The 2016 Australian National Drug Strategy Household Survey asked smokers about any cessation strategies they might have used (respondents were able to choose multiple responses). Among adult smokers who had tried to quit in the previous year (successfully or unsuccessfully), 3 per cent had contacted the Quitline, 14 per cent had asked their doctor for help, and 22 per cent had used nicotine gum, patches, or inhalers. Seven per cent reported using a smoking cessation tablet. Other responses included using some other type of product (9 per cent), reading cessation literature (11 per cent), using the internet (6 per cent), or using a mobile phone app (7 per cent). Going cold turkey was by far the most popular method, with about two in five quit attempters (39 per cent) adopting this strategy

In this light, we might be better served augmenting access to cognitive behaviour therapy or small group sessions to help with non-pharmacologic solutions.  Abrupt versus gradual reduction with a quit date whether supported by pharmacotherapy, behavioural therapy or self-help therapy in either case had comparable quit rates at six months. We have combination nicotine replacement therapy theoretically available (too often people do not use enough NRT and this is why they fail) and Champix (if you are old fashioned there might be a limited role for nortriptyline).  Zyban is no longer available. Champix (Varenicline) costs many times more than the expected A$60 million after the first five years. E-cigarettes are not cheap either. A month of vaping costs up to $40 per person depending on what one buys.

Three decades ago the World Health Organisation clearly established that a fundamental tenet of reducing tobacco consumption be not only via reducing overall smoking rates, but also encouraging non-smokers to remain non-smokers. The evidence does not suggest e-cigarettes should be viewed as safer or more successful than NRT. It is seductive for our addicted patients to think there might be a safe and clean way to ingest nicotine – but this misguided notion should be struck down immediately and with the full might of medical evidence available. 
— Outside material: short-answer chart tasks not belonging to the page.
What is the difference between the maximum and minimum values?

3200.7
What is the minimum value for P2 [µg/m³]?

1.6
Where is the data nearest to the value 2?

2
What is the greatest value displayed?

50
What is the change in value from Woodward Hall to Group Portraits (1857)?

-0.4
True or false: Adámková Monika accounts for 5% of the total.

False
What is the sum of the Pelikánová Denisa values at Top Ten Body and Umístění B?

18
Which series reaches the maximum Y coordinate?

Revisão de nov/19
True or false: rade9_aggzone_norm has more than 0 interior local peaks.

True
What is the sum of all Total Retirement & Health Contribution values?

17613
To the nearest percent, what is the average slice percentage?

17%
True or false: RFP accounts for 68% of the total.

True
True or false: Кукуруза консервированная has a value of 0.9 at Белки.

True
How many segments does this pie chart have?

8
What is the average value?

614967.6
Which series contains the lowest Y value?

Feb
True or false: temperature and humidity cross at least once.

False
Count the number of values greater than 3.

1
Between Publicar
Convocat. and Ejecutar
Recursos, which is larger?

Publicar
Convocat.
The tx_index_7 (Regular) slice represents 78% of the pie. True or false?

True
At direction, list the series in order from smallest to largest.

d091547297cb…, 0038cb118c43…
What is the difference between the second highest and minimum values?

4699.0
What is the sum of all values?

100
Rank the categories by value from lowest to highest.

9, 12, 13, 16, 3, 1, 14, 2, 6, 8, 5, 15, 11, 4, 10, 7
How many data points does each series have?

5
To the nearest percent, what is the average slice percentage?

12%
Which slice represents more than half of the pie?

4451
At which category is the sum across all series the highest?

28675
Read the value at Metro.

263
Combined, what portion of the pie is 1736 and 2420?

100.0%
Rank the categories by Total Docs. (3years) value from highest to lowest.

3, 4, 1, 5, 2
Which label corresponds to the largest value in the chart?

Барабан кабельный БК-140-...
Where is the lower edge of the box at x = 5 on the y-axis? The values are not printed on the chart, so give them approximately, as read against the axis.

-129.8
E-cigarettes may have the potential to assist some smokers to quit, but will increase harm from tobacco if they increase the number of children who become addicted to nicotine, reduce the likelihood smokers will quit completely in a mistaken belief they are safe with vaping, tragically entice former smokers back to smoking, or ‘re-glamorise’ the act of smoking.

E-cigarette success rates in general do not exceed those in unassisted or low assistance NRT trials and current evidence remains insufficient, in my view, to demonstrate that e-cigarettes enhance quit attempts/success. Moreover, those attracted to e-cigarettes may be a different sub-group to those who have accessed conventional NRT (younger, non-white, higher income, lower dependence, shorter smoking history, higher lifetime quit attempts). It must be recognised, however, that the nicotine dose may be insufficient in e-cigarettes trialled to date (but patients can just use combination NRT anyway) and the level of counselling support has often been insufficient. 

Perhaps nicotine used in e-cigarettes should be a scripted item no different than Champix when used as part of a supported quit attempt with cognitive behaviour therapy and GP/addiction physician input. Anything else is fraught and has no credible evidence basis. We would perhaps be better served expanding public and clinician education regarding quit aids and techniques and improving access to other more credible cessation aids e.g. let us fund combination NRT (patch and oral form together) for an appropriate period of time. We cannot sacrifice the vulnerable in the hope we achieve durable smoking cessation in a few. Let’s stay our course for now and keep e-cigarettes in the shadows,  thinking very carefully about any system that legitimises them as a quitting aid. Meanwhile, keep your eyes on Canada to see how they fare.